In particular, we have the circumstantial account of certain invocations. Gilles de Sillé participated in one of them in addition to Lord de Rais. We do not know the name of the conjuror, but it took place in a room in the fortress at Tiffauges, without a doubt quite early on. The circle was traced on the ground, but on this day the two associates trembled. Rais, who “held in his arms an image of the Blessed Virgin Mary,” is supposed to have entered the circle filled with apprehension “because the invoker had forbidden him to cross himself, because, if he did, they would all be in great danger; but he remembered a prayer to Our Lady that begins with
Alma
,
11
and at once the conjuror ordered him to leave the circle, which he immediately did while crossing himself; and he left the room promptly, leaving the invoker and locking the door behind him; then he discovered … Sillé, who told him that someone was beating and striking the invoker left alone in the room, which sounded as if someone were beating a featherbed; which he … (Rais) did not hear, and he had the door of the room opened and at its entrance he saw the conjuror wounded in the face and in other parts of his body, and having, among other things, a bump on his forehead so large he could barely stand up; and for fear that he might die in consequence of the said wounds, Gilles wanted him to be confessed and have the sacraments administered, but the conjuror did not die, and recovered from his wounds.” Imitating the noise that a demonic attack might have made and wounding himself to drive the point home, the conjuror is evidently employing a traditional ruse which Rais was the victim of at least twice.

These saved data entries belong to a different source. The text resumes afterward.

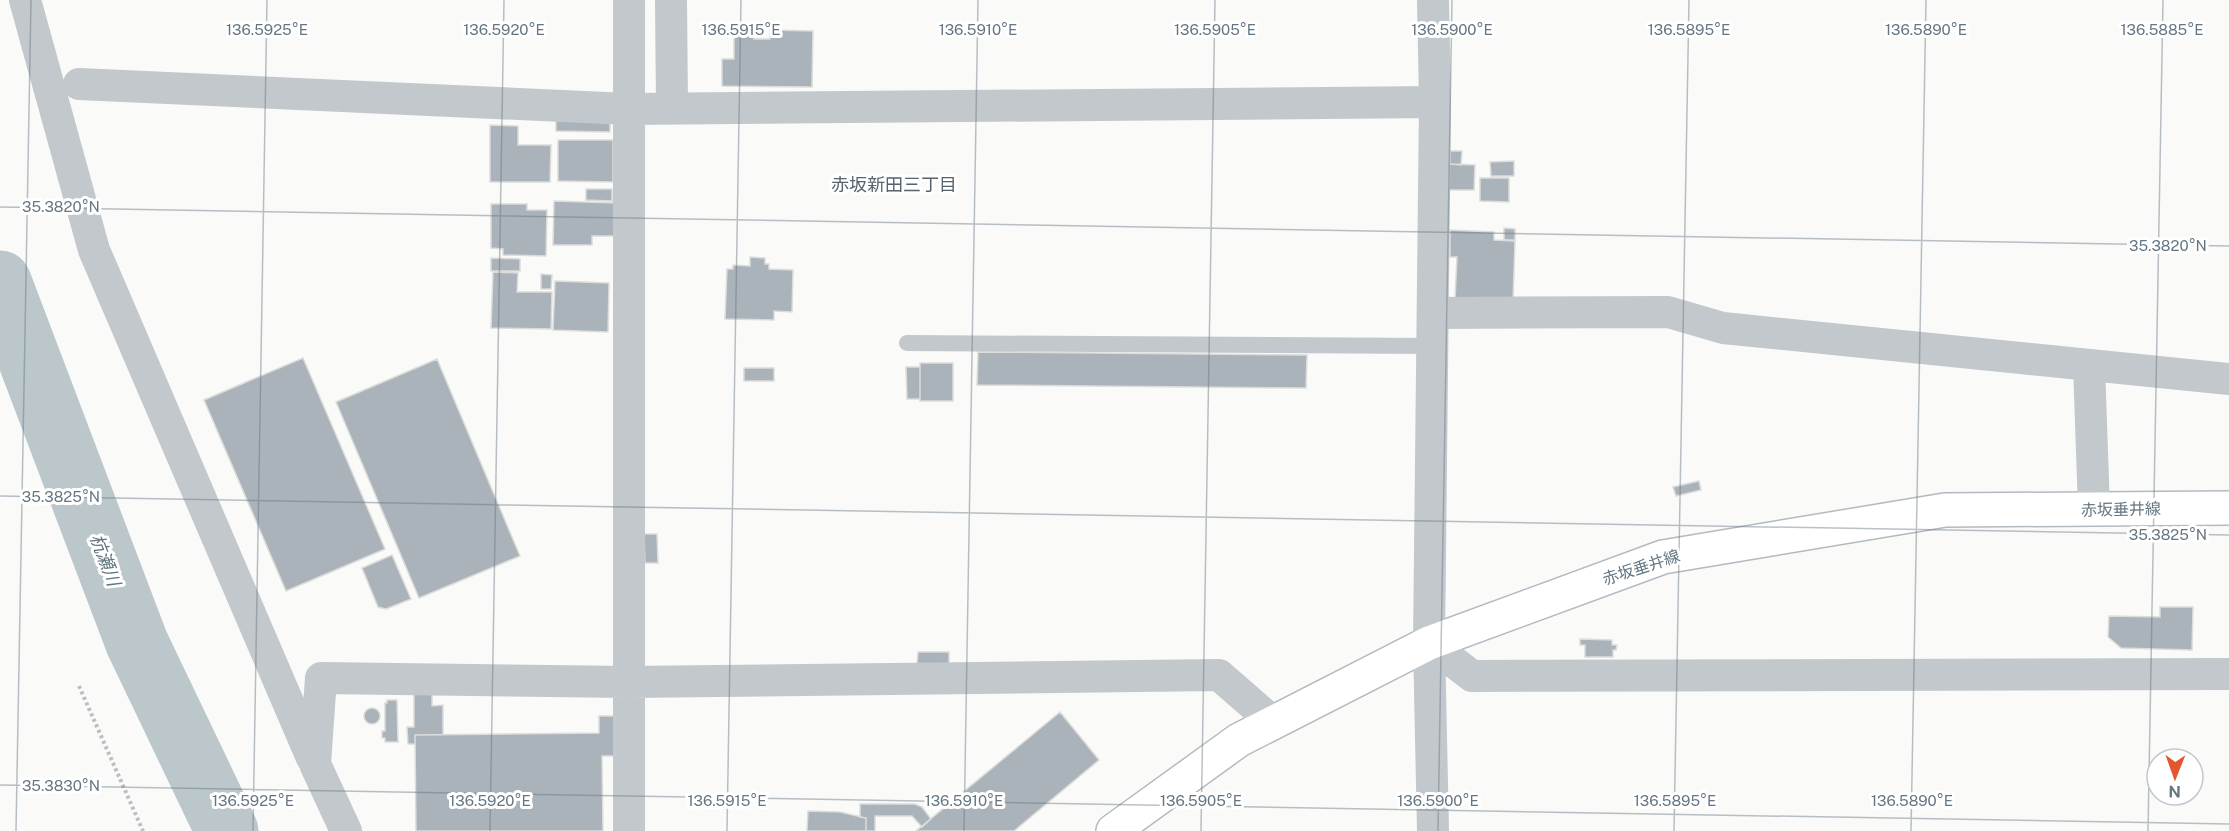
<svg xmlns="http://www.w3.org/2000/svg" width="2229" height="831" viewBox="0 0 2229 831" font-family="'Public Sans','Noto Sans JP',sans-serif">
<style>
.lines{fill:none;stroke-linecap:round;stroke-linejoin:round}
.river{stroke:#bbc7cb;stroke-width:63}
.building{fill:#aab3b9;stroke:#dcdcda;stroke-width:1.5}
.secondary-casing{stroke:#b3babf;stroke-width:36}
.path{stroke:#bbbfc2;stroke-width:4;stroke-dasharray:3 3;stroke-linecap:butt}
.service{stroke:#c3c8cc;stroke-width:16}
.minor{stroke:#c3c8cc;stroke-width:32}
.secondary{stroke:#fff;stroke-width:33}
.ticks{fill:none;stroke:#657683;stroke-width:1.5;stroke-opacity:0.45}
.labels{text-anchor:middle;stroke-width:6;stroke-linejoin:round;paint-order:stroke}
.street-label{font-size:16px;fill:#657683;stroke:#fff}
.neighbourhood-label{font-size:18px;fill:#57646e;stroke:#fff}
.water-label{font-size:18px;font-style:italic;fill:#60757c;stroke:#fff}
.ticks-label{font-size:15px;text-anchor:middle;fill:#657683;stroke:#fff;stroke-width:6;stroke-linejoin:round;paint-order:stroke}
</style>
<rect width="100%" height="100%" fill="#fafaf8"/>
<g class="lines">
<!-- river -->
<path class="river" d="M0,282L137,643L227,831"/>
</g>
<!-- building -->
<path class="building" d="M770,30L813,31L812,87L722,86V59H734V32H754V39H770Z
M556,117L610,118V132L556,131Z
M490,125L518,126V145H551L550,182H490Z
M558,140H613V182L558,181Z
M1450,151H1462L1461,165L1450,164Z
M1514,161V176H1491L1490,162Z
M1449,164L1475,165L1474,190H1449Z
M1480,178H1509V202L1480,201Z
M586,189H612V201L586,200Z
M554,201L616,203L615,236H592V245H553Z
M491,204H527V210H547L546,256L503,255V249L491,248Z
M1504,228L1515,229V240H1504Z
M1450,230L1494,232V240L1515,241L1513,301L1455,300L1457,257H1450Z
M750,257L765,258V264H769V269L793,270L792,312L774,311V320L725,319L727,269H733V265L750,266Z
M491,258L520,259V271H491Z
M493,272L518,273L517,292H552L551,329L491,328Z
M541,274L552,275L551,289H541Z
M555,281L609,283L608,332L553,330Z
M978,352L1307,355L1306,388L977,385Z
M303,358L385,549L286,591L204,400Z
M437,359L520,556L419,598L336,402Z
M920,363H953V401H920Z
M906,367H920V399H907Z
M744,368H774V381H744Z
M1699,481L1701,490L1676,496L1673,487Z
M644,534H657L658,563H645Z
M392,555L411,599L386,609L378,607L362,568Z
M2160,607H2193L2192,650L2121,648L2108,637L2109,616L2160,617Z
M1580,639L1612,640V645H1617L1616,650H1613V657H1585V645H1580Z
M918,652H949V664H917Z
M414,688H432V706L443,705V735H415V744H408L407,727H414Z
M387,700H397L398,742H385V738H382V731H385V703H387Z
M364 716a8 8 0 1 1 16 0a8 8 0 1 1-16 0Z
M1060,712L1099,760L1014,831H916Z
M599,716H615V756H602L603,831H416L415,735L599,733Z
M860,804H915L922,807L931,819L922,827L912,816H875V831H866V818L860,817Z
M808,811L840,812L866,818V831H807Z"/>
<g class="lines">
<!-- secondary casing -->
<g class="secondary-casing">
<path id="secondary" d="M1113,831L1239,740L1429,643L1663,557L1945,510L2229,508"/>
</g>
<!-- path -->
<path class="path" d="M79,686L143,831"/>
<!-- service -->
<path class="service" d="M907,343L1432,346"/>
<!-- minor -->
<path class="minor" d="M25,0L94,250L312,758
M671,0L672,107
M79,84L628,109L1435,102
M1433,313L1668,312L1723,328L2229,379
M2089,365L2094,509
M1429,643L1472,676L2229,674
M346,831L315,764L321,678L628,682L1219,675L1274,723
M629,831V0
M1433,831L1429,643L1435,102L1433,0"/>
<!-- secondary -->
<use href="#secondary" class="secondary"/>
</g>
<!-- ticks -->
<path class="ticks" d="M0,207L2229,246M0,496L2229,535M0,785L2229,824M16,831L31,0M253,831L267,0M490,831L504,0M727,831L741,0M964,831L978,0M1201,831L1215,0M1438,831L1452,0M1674,831L1689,0M1911,831L1926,0M2148,831L2163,0"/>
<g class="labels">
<!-- street labels -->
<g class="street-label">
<text transform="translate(2121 509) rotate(-1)" y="6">赤坂垂井線</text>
<text transform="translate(1641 567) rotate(-18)" y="6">赤坂垂井線</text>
</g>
<!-- neighbourhood labels -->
<g class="neighbourhood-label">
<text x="894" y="191">赤坂新田三丁目</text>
</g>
<!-- water labels -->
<g class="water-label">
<text transform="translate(105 560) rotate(69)" y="6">杭瀬川</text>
</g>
</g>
<g class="ticks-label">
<text x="267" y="35">136.5925°E</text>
<text x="504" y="35">136.5920°E</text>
<text x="741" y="35">136.5915°E</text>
<text x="978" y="35">136.5910°E</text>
<text x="1215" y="35">136.5905°E</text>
<text x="1452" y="35">136.5900°E</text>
<text x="1689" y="35">136.5895°E</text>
<text x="1926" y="35">136.5890°E</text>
<text x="2162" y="35">136.5885°E</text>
<text x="61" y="212">35.3820°N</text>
<text x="2168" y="251">35.3820°N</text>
<text x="61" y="502">35.3825°N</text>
<text x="2168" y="540">35.3825°N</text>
<text x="61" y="791">35.3830°N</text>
<text x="253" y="806">136.5925°E</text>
<text x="490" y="806">136.5920°E</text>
<text x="727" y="806">136.5915°E</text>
<text x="964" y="806">136.5910°E</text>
<text x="1201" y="806">136.5905°E</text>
<text x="1438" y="806">136.5900°E</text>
<text x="1675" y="806">136.5895°E</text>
<text x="1912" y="806">136.5890°E</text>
</g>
<!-- north arrow -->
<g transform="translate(2175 777) rotate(181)"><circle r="28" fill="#ffffff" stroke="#c1c8cd" stroke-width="1.5"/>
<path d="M0-4.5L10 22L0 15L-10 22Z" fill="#e4572e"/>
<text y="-9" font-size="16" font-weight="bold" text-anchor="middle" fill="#657683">N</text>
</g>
</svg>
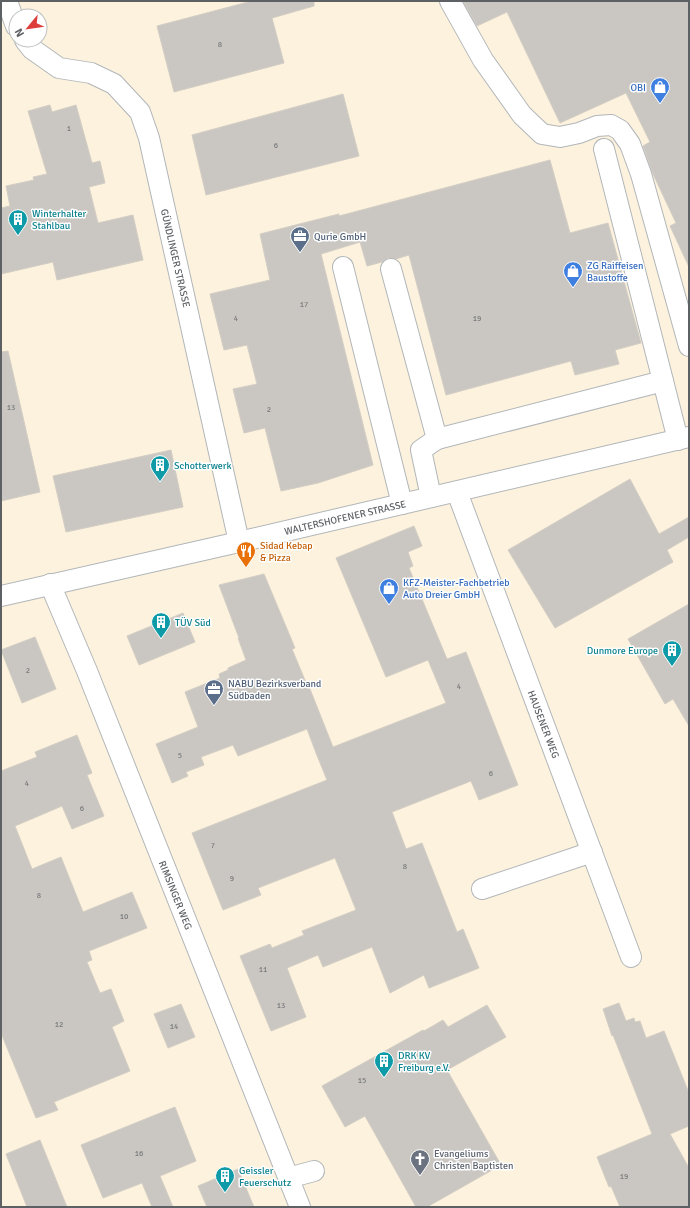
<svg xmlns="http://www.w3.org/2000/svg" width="690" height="1208" viewBox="0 0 690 1208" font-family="Signika,sans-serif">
<rect width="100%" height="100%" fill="#eeece5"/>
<!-- commercial -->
<path fill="#fcf2dd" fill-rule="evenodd" d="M1,1H689V1207H1ZM16,16H40V40H16Z"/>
<!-- building -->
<g fill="#cac7c2" stroke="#d3cdc4">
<polygon points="252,1 314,1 314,6 272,18 284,63 174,92 157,26"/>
<polygon points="463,1 689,1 689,267 670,226 676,223 653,174 643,146 650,142 626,93 560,123 507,12 477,26"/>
<polygon points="343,94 359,156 206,195 192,135"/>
<polygon points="50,105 52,112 76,105 92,163 100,161 105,183 89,187 98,223 133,215 143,260 57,280 53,262 1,274 1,208 10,206 6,186 34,180 33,177 47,174 28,111"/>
<polygon points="550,160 570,233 608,223 641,343 615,350 619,364 575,375 571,361 446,395 409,255 396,259 388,258 382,262 367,266 360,242 321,254 373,465 318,483 281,491 265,428 244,433 233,389 257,384 247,345 224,350 210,294 270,280 260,234 339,214 339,216"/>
<polygon points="8,351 40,492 1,501 1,352"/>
<polygon points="171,450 183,507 66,532 53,476"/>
<polygon points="630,479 659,534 689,517 689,537 667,550 673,562 555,628 508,550"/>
<polygon points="414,526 422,546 408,552 413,566 409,568 447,659 466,652 518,785 479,800 471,781 392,812 406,849 422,843 457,932 463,929 479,968 429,988 424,975 390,993 372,947 323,967 318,955 287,968 306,1017 271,1031 240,956 270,944 272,948 304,935 302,931 356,910 346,885 335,858 258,888 261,895 223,910 192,833 327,780 316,753 307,729 238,756 233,745 201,757 204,765 186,772 188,776 172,783 156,744 198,727 185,692 220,678 219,674 228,670 228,668 246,660 238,638 239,638 219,585 264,574 295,648 292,649 307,685 308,684 333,747 446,703 428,660 386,677 336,558"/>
<polygon points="689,604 689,726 673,699 665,704 628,639"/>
<polygon points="183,613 195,642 139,665 127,636"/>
<polygon points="35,637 56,689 22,703 1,650"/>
<polygon points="77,735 92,773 87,775 104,816 72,829 62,806 15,826 32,869 61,857 83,912 132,892 147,928 89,951 92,960 87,962 100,993 111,989 124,1021 112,1027 130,1071 54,1102 58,1110 36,1118 1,1033 1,771 37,757 35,752"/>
<polygon points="619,1003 626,1021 634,1018 635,1022 640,1021 646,1038 664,1031 689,1093 689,1126 670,1134 689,1168 689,1207 620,1207 611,1186 609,1187 597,1157 652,1134 613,1035 612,1036 603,1009"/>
<polygon points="181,1004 195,1037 168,1048 154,1014"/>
<polygon points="487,1005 506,1037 447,1070 501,1165 427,1207 416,1207 365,1116 345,1127 322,1086 423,1030 424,1031 443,1020 448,1027"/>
<polygon points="175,1107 196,1161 160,1176 173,1207 152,1207 142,1183 103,1198 81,1145"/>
<polygon points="40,1140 67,1207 27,1207 6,1154"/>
<polygon points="238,1169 254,1207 207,1207 198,1186"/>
</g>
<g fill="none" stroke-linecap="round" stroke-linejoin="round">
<defs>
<g id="minor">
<polyline points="7,1 16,26"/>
<polyline points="450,1 483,60 522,115 542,134 560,137 579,133 597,126 611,125 620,130 630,144 641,174 689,346"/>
<polyline points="25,40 32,49 59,68 91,73 114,84 140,112 149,138 239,542"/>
<polyline points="604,149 678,440"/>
<polyline points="343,267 402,504"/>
<polyline points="391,269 437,439 421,450 431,497"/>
<polyline points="437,439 663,381"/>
<polyline points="457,492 631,957"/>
<polyline points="50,584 87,671 300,1207"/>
<polyline points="1,596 239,542 689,437"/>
<polyline points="482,889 592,852"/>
<polyline points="288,1178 314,1171"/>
</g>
</defs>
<!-- minor casing -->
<use href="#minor" stroke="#b2b6b9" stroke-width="22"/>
<!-- minor -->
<use href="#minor" stroke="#fff" stroke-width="20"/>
</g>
<!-- icons -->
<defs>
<symbol id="shop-pin" viewBox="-11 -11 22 30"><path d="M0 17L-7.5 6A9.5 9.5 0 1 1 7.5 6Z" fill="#3f7fe0" stroke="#fff"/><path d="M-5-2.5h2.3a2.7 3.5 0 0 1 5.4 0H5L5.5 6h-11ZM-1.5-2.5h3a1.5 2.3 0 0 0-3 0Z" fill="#fff"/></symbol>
<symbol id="building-pin" viewBox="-11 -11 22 30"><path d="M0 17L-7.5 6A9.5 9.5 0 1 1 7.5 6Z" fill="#0f9aa8" stroke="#fff"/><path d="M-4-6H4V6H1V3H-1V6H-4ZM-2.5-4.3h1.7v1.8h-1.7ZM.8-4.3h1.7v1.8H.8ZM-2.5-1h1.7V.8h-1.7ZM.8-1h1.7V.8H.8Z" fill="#fff"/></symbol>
<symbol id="office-pin" viewBox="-11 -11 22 30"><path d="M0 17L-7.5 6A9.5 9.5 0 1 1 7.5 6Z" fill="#5c6f8a" stroke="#fff"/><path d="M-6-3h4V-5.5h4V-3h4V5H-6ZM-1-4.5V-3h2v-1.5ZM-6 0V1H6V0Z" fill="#fff"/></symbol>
<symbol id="restaurant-pin" viewBox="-11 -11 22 30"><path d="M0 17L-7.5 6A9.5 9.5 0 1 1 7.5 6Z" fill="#e8710a" stroke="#fff"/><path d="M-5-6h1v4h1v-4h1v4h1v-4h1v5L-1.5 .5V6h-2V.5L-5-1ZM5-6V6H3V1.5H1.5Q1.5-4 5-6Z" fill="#fff"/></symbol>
<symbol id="church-pin" viewBox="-11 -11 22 30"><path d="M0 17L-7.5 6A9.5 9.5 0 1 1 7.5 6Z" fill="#6b7280" stroke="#fff"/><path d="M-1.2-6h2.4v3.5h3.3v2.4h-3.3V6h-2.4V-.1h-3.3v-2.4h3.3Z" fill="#fff"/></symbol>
</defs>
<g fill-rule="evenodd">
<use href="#shop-pin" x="649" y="76" width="22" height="30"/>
<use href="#building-pin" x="7" y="208" width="22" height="30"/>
<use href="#office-pin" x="289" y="225" width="22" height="30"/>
<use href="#shop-pin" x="562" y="260" width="22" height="30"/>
<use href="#building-pin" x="149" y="454" width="22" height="30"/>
<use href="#restaurant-pin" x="235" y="540" width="22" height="30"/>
<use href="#shop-pin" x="378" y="577" width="22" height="30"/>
<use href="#building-pin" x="150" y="611" width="22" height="30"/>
<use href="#building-pin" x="661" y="639" width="22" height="30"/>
<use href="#office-pin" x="203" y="678" width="22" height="30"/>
<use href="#building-pin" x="373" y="1050" width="22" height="30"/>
<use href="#church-pin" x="409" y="1148" width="22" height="30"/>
<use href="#building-pin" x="214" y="1165" width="22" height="30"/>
</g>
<g text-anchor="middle" stroke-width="3" stroke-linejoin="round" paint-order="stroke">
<!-- number labels -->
<g font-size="8" fill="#787a7c">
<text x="220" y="47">8</text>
<text x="69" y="131">1</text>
<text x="276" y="148">6</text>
<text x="304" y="307">17</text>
<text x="236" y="321">4</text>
<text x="477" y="321">19</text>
<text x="11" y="410">13</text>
<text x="269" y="412">2</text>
<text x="28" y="673">2</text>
<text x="459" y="689">4</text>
<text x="180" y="758">5</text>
<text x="491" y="776">6</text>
<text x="27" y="786">4</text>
<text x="82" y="811">6</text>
<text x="213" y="848">7</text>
<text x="405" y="869">8</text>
<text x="232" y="881">9</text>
<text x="39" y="898">8</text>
<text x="124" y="919">10</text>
<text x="263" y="972">11</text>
<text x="281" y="1008">13</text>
<text x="59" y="1027">12</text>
<text x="174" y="1029">14</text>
<text x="362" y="1083">15</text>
<text x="139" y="1156">16</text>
<text x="624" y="1179">19</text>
</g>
<!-- shop labels -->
<g font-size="10" fill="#366cbe" stroke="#fff" text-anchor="start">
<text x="646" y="91" text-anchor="end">OBI</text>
<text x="587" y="269">ZG Raiffeisen<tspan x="587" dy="12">Baustoffe</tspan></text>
<text x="403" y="586">KFZ-Meister-Fachbetrieb<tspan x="403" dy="12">Auto Dreier GmbH</tspan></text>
</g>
<!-- culture labels -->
<g font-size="10" fill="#0d838f" stroke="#fff" text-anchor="start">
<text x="32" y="217">Winterhalter<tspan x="32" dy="12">Stahlbau</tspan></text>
<text x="174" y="469">Schotterwerk</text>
<text x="175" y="626">TÜV Süd</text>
<text x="658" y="654" text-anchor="end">Dunmore Europe</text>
<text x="398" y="1059">DRK KV<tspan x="398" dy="12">Freiburg e.V.</tspan></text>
<text x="239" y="1174">Geissler<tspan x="239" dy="12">Feuerschutz</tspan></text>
</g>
<!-- service labels -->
<g font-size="10" fill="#4e5e75" stroke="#fff" text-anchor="start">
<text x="314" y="240">Qurie GmbH</text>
<text x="228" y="687">NABU Bezirksverband<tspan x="228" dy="12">Südbaden</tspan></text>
</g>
<!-- street labels -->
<g font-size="10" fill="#5d6164" stroke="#fff">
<text transform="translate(176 258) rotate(77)" y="4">GÜNDLINGER STRASSE</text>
<text transform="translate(345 517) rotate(-13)" y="4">WALTERSHOFENER STRASSE</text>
<text transform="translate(544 724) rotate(69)" y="4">HAUSENER WEG</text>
<text transform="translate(176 895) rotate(68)" y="4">RIMSINGER WEG</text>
</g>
<!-- food labels -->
<g font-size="10" fill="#c56008" stroke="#fff" text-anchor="start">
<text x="260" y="549">Sidad Kebap<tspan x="260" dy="12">&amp; Pizza</tspan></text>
</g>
<!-- worship labels -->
<g font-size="10" fill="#5b616d" stroke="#fff" text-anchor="start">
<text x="434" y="1157">Evangeliums<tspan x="434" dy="12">Christen Baptisten</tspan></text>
</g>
</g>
<!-- border -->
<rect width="690" height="1208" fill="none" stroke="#5d6164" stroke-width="4"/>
<!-- north arrow -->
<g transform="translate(28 28) rotate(241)"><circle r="19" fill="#ffffff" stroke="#bec0c1"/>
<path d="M0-3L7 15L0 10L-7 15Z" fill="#dd3e3c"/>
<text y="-6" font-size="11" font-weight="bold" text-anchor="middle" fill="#5d6164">N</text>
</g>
</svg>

Besides the excessive reaction of Rais, who earlier on could still be more frightened, there is one reason to believe that the date of this invocation is early: the role that Sillé plays in it and that he plays alone. Until about 1435- 1436, so far as the conjurors and alchemists are concerned, Sillé seems at first to have been Gilles’ sole procurer (during the same period he seems to have been the principal procurer of children, and it is he, as a rule, who did the killing when his master tired of doing so).
From 1435-1436 on, the priest Eustache Blanchet must have been, in his position, responsible for controlling the conjurors and alchemists (so far as the children are concerned, Henriet and Poitou assume the primary role, but Sillé does not disappear).
In the first place, Gilles de Rais had charged Sillé with seeking conjurors for him “in the region upriver,” but apparently he had no occasion to be satisfied with them. Sillé reported to him that a female conjuror had told him that if his master did not turn his soul away from the Church, in particular from his chapel at Machecoul, he would succeed in nothing; another one, in different terms, had pretty much told him the same thing. A conjuror, whom he was to bring back, drowned. Another came but, as soon as he arrived, died …
Eustache Blanchet, who was subsequently expected to return from Italy with the young and prestigious Prelati, does not seem to have made the slightest mistake in the beginning. The conjuror that Blanchet had called in from Poitiers to Pouzauges stole from Lord de Rais. The latter had a castle at Pouzauges which he owned through his wife, like that at Tiffauges. But it is not in the castle that the invocation was performed. It occurred during the night in a forest nearby. Rais, Blanchet, Henriet, and Poitou were present. (Sillé must have been out of favor then.)